## Problem description
Reproduce the records below exactly; the images should not appear.

## Task inputs
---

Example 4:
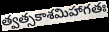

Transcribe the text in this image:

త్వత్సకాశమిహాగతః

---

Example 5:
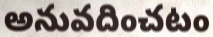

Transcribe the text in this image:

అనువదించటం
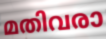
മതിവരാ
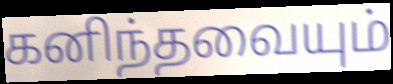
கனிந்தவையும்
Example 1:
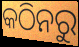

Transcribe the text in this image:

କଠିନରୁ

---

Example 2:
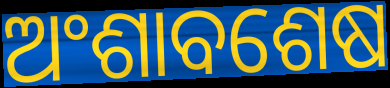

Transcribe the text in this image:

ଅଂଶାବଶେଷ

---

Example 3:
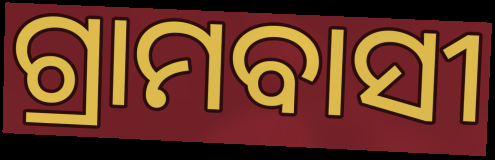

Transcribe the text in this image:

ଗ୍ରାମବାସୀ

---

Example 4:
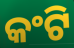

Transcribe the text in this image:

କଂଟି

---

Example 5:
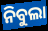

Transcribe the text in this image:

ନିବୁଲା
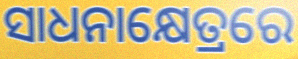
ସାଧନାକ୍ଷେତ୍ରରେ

## The completed task
---

Example 4:

Transcribe the text in this image:

త్వత్సకాశమిహాగతః

---

Example 5:

Transcribe the text in this image:

అనువదించటం
മതിവരാ
கனிந்தவையும்
Example 1:

Transcribe the text in this image:

କଠିନରୁ

---

Example 2:

Transcribe the text in this image:

ଅଂଶାବଶେଷ

---

Example 3:

Transcribe the text in this image:

ଗ୍ରାମବାସୀ

---

Example 4:

Transcribe the text in this image:

କଂଟି

---

Example 5:

Transcribe the text in this image:

ନିବୁଲା
ସାଧନାକ୍ଷେତ୍ରରେ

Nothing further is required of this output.